Sœur Loubianca, qui est un peu coquine, a obtenu du technicien qu’il lui implante le module Roméo 6.3. Une tuerie. Maintenant, il chante La Traviata en essuyant la vaisselle, nous déclame des poèmes de Baudelaire, nous lit les Pensées de Pascal, et tout ça sans une note ni un bouquin : il connaît tout par cœur.
Enfin, délice suprême : il maîtrise 250 techniques de massage différentes, dont une qui, ma foi, nous a beaucoup plu…
Pour parachever notre test, nous sommes descendues au PMU du coin pour prélever un échantillon humain : un biocon encore jeune, avec les tablettes de chocolat comme aiment les pétasses sans cervelle, et nous l’avons ramené à la maison. Quelle déception…
C’est vrai qu’à l’achat, c’est pas cher, c’est même gratuit, mais alors, pardon… un désastre. Il a commencé par demander où était le canapé et la télé. Il ne voulait pas rater la rencontre de foot du soir et a critiqué le fait qu’il n’y avait pas de bière au frigo.
Lorsque Sœur Martine lui a rétorqué – il sentait la transpiration, avec une mauvaise haleine – qu’il aurait juste le temps de se laver avant de préparer le dîner, il a répondu un truc vraiment vulgaire, du genre : laquelle d’entre nous allait venir avec lui dans le bain. Ça nous a contrites.

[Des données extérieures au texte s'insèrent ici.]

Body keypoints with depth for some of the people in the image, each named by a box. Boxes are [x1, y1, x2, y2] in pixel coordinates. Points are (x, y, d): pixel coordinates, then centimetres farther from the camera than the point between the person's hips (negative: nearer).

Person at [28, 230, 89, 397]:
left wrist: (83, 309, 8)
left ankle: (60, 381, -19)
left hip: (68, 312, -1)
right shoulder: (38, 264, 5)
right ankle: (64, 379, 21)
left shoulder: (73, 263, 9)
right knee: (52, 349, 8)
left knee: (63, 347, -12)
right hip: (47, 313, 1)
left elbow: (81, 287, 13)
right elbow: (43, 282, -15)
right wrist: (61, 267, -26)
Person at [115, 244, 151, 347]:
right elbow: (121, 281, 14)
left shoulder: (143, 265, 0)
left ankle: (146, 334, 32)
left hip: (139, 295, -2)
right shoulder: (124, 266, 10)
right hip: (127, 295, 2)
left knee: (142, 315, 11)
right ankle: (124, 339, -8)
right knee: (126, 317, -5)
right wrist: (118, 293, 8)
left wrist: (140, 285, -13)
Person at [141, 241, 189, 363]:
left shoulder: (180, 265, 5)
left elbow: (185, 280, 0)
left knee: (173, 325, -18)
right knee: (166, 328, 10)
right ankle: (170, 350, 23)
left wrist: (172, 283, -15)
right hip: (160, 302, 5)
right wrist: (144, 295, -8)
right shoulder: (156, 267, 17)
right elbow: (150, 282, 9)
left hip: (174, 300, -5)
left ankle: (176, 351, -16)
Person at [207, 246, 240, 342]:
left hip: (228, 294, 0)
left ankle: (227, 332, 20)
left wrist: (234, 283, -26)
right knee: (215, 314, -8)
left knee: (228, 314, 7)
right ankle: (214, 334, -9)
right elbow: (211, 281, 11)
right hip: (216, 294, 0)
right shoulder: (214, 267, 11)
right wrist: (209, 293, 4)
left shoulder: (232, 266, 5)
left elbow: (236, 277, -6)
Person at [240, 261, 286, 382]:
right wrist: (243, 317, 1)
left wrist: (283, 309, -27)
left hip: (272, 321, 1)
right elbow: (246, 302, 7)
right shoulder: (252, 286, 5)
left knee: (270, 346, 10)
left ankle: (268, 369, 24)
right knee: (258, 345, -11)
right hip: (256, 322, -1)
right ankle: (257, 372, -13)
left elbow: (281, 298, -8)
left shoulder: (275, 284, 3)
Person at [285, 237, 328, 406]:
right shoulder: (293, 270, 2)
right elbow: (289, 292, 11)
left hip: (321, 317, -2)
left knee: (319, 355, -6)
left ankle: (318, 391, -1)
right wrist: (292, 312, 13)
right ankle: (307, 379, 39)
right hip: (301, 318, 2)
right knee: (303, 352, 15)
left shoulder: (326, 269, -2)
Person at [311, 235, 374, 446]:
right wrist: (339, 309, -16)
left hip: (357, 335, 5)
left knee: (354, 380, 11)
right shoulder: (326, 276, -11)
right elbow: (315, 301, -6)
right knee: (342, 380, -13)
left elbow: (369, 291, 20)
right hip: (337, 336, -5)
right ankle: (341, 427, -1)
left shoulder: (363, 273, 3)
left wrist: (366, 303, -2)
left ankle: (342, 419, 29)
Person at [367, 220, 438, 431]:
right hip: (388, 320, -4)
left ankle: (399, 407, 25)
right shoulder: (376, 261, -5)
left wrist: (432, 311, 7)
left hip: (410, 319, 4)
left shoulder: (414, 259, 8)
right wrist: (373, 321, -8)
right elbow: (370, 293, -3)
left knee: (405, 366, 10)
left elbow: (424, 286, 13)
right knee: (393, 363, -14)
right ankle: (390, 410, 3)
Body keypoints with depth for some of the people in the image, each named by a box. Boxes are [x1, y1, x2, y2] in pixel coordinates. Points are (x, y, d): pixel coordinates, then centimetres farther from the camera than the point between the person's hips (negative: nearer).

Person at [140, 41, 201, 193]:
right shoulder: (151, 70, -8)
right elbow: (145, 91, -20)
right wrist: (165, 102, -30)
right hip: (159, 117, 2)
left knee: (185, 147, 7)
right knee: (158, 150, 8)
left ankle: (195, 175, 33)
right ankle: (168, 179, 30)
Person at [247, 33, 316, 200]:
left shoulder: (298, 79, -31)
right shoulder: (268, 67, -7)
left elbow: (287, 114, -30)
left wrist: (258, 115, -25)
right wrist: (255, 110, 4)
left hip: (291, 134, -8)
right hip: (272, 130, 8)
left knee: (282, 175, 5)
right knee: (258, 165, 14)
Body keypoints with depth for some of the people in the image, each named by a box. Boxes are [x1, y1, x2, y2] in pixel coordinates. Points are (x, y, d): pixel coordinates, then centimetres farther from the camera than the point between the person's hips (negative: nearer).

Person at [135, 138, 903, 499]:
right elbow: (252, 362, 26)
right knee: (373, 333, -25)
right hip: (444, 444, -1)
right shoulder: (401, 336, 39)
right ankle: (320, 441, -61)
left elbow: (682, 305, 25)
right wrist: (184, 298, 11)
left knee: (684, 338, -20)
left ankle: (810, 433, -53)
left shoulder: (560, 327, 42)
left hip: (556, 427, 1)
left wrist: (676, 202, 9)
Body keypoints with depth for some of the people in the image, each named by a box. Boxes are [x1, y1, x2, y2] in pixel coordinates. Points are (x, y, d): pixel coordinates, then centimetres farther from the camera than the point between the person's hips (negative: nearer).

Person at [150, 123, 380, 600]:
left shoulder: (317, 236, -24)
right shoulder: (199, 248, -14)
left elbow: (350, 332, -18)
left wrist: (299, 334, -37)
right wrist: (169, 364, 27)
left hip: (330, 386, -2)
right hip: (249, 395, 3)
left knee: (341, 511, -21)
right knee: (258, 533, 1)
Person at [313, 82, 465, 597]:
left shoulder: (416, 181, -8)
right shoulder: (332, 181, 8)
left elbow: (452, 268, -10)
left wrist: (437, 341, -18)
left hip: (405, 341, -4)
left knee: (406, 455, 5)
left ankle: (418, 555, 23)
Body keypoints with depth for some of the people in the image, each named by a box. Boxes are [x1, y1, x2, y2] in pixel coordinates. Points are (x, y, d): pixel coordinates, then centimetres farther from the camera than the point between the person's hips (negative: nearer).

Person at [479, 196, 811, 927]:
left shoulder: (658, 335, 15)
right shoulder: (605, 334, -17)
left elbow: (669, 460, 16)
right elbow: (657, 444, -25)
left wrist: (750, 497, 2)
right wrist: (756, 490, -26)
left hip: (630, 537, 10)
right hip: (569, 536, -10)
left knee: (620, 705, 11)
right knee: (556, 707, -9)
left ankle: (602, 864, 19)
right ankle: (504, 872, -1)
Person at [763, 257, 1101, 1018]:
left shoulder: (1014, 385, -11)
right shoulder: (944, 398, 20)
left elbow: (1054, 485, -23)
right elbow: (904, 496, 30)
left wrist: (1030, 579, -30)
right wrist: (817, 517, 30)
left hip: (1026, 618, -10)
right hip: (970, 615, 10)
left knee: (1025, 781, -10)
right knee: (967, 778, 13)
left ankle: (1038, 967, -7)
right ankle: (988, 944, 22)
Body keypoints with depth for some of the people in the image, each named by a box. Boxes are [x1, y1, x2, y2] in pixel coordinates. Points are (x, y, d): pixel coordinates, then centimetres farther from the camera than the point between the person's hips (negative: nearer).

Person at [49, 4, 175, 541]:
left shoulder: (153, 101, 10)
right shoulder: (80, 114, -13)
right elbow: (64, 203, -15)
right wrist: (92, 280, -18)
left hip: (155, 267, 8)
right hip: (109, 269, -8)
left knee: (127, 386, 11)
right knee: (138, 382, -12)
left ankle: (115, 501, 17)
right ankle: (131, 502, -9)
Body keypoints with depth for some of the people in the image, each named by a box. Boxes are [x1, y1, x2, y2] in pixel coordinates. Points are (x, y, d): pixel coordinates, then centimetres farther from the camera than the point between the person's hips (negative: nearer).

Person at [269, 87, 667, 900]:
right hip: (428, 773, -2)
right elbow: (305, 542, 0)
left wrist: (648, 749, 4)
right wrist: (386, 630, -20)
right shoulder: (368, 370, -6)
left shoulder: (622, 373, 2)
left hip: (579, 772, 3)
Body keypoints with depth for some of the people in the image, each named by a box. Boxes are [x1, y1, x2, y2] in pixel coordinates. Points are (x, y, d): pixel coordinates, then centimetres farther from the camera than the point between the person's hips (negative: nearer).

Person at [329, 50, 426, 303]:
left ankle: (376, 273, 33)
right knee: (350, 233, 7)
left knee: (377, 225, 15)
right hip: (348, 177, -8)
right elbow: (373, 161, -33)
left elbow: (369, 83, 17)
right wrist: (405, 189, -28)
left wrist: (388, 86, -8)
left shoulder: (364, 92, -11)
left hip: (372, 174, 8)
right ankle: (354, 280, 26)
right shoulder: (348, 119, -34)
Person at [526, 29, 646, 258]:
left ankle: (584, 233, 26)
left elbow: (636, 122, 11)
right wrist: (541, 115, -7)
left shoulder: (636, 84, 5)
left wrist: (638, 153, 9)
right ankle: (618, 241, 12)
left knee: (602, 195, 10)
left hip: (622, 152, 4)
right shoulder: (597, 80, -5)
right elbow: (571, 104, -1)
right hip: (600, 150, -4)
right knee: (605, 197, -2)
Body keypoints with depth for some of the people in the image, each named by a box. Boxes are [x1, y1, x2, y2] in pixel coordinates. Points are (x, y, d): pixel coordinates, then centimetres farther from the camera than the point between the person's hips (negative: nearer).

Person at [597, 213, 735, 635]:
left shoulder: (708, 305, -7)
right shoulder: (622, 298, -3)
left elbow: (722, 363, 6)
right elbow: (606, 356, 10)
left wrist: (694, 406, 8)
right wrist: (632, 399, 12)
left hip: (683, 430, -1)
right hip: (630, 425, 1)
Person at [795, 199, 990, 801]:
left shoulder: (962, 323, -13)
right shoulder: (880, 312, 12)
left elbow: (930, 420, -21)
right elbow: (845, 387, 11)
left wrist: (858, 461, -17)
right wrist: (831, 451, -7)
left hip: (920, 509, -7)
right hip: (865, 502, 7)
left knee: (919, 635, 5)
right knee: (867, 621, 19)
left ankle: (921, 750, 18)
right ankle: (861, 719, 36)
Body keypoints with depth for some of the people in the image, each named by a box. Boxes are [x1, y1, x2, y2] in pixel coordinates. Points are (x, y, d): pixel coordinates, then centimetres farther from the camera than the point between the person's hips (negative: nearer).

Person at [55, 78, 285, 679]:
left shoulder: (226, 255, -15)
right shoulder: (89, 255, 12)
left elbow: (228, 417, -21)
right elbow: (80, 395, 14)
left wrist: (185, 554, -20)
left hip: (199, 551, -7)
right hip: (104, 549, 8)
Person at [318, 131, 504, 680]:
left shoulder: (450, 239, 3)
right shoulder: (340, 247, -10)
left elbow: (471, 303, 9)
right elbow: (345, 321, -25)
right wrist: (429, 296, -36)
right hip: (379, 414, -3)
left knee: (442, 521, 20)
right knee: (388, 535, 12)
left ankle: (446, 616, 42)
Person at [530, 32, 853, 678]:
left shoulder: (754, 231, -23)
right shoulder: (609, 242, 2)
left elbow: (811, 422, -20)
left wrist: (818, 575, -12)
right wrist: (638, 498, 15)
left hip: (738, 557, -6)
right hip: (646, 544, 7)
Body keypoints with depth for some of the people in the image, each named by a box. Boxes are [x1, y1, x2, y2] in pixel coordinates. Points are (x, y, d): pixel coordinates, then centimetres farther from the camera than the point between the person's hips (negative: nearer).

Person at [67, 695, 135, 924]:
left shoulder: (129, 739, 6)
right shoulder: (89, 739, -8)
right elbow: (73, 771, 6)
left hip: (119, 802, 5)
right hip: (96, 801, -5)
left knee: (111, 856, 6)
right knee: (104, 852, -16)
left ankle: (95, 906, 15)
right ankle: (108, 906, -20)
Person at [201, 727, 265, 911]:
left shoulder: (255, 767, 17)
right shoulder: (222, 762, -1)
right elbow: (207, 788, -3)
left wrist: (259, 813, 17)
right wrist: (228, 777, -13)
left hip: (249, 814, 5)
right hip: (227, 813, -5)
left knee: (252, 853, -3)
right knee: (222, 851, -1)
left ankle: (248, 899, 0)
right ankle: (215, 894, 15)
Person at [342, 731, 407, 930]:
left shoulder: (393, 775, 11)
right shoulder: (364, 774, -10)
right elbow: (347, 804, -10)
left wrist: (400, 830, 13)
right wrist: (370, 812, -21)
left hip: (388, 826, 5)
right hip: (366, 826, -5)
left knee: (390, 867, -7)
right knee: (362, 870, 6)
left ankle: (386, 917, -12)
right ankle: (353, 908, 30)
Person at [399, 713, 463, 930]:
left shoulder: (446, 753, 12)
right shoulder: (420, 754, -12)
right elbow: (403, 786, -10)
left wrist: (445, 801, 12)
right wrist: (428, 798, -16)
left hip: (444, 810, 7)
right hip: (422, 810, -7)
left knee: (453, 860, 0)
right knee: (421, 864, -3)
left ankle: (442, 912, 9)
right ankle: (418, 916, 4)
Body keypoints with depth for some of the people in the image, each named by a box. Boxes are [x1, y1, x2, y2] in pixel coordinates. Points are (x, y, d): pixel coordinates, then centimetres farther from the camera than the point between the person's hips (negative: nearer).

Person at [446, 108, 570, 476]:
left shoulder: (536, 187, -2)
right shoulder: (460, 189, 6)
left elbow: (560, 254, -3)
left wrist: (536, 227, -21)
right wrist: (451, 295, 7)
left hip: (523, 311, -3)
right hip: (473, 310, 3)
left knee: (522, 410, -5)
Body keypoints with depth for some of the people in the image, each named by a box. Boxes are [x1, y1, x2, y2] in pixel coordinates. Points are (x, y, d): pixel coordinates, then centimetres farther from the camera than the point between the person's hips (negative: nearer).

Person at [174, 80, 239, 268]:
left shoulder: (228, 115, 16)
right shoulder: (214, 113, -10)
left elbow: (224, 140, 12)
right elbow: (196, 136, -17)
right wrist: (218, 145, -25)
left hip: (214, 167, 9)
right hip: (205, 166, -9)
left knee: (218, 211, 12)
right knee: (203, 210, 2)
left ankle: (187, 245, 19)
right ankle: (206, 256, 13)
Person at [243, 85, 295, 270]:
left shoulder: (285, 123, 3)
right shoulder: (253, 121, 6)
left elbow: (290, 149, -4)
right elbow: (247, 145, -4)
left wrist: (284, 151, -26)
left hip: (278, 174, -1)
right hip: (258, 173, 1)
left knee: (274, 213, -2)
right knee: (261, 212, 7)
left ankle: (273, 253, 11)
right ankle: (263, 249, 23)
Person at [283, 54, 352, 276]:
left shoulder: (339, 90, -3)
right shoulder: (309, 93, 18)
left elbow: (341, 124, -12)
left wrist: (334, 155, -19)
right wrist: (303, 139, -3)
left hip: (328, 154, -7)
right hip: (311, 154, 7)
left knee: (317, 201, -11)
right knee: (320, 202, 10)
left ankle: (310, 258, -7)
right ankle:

Après un repas préparé sans affect, nous lui avons demandé de nous faire la lecture. Il a sorti un bouquin appelé Mon combat, écrit par un certain Bardtoidela, président d’une officine de délinquants appelée le Front Bas National, si j’ai bien tout retenu. Il est clair que cet auteur sent de la tête, peut-être parce qu’il écrit avec des pieds sales qui ne sont pas forcément les siens. Allez savoir.
Finalement, comme on n’allait pas garder ça pour la nuit, moi et mon cran d’arrêt, nous l’avons raccompagné jusqu’au PMU.
Conclusion : les filles, laissez tomber les Biocons qui puent la bière, c’est has-been. Regroupez-vous et achetez un Cybercum 2.0, il abat un boulot de dingue.
Aller en paix, mes sœurs, mes frères, attendre dans la joie la livraison de votre Cybercum 2.0.